Pendant qu'il était étendu dans son sang au pied de la colonne, je vis un ange
lui présenter quelque chose de lumineux qui lui rendit des forces. Les archers
revinrent et le frappèrent avec leurs pieds et Leurs bâtons, lui disant de se
relever parce qu'ils n'en avaient pas fini avec ce roi. Jésus voulut prendre sa
ceinture qui était à quelque distance : alors ces misérables le poussèrent avec
le pied de côté et d'autre, en sorte que le pauvre Jésus fut obligé de se traîner
péniblement sur le sol, dans sa nudité sanglante, comme un ver à moitié écrasé,
pour pouvoir atteindre sa ceinture et en couvrir ses reins déchires. Quand ils
l'eurent remis sur ses jambes tremblantes, ils ne lui laissèrent pas le temps
de remettre sa robe, qu'ils jetèrent seulement sur ses épaules nues, et avec
laquelle il essuya le sang qui coulait sur son visage, pendant qu'ils le
conduisaient en hâte au corps de garde, en lui faisait faire un détour. Ils
auraient pu s'y rendre plus directement parce que les halles et le bâtiment qui
était en face du forum étaient ouverts, en sorte qu'on pouvait voir le passage
sous lequel les deux larrons et Barabbas étaient emprisonnés ; mais ils le
conduisirent devant le lieu où siégeaient les Princes des Prêtres qui
s'écrièrent : Qu’on le fasse mourir ! Qu'on le fasse mourir ! Et se
détournèrent avec dégoût. Puis ils le menèrent dans la cour intérieure du corps
de garde. Lorsque Jésus entra, il n'y avait pas de soldats, mais des esclaves,
des archers, des goujats, enfin le rebut de la population.

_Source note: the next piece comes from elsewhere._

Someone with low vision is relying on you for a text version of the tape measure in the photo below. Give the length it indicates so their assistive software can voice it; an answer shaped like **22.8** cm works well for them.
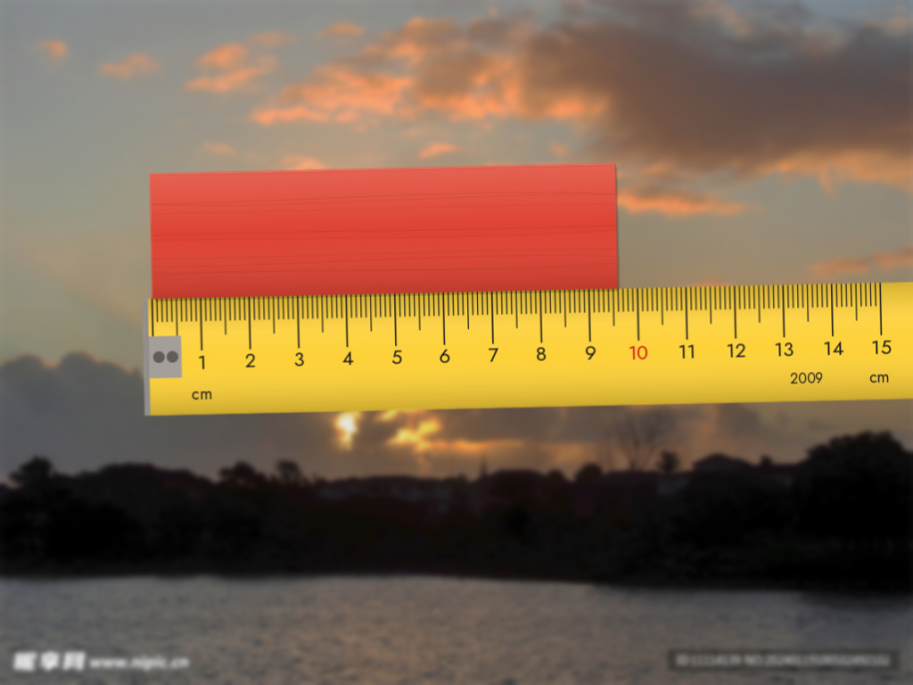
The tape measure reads **9.6** cm
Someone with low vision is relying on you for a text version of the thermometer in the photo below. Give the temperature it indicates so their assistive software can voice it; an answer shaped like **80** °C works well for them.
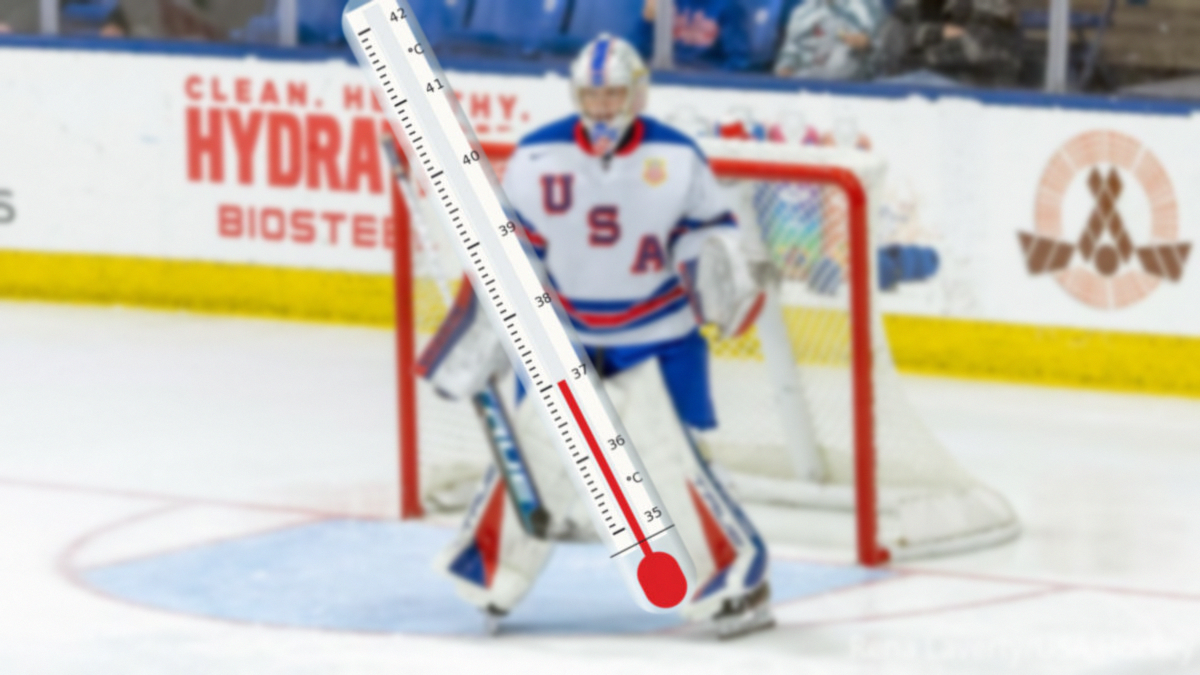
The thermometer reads **37** °C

Comme le peuple était dans une grande
agitation, Pilate avait fait venir un renfort de garnison romaine de la
citadelle Antonia. Ces troupes, rangées en bon ordre entouraient le corps de
garde. Elles pouvaient parler, rire et se moquer de Jésus ; mais il leur était
interdit de quitter leurs rangs. Pilate voulait par là tenir le peuple en
respect. Il y avait bien un millier d'hommes.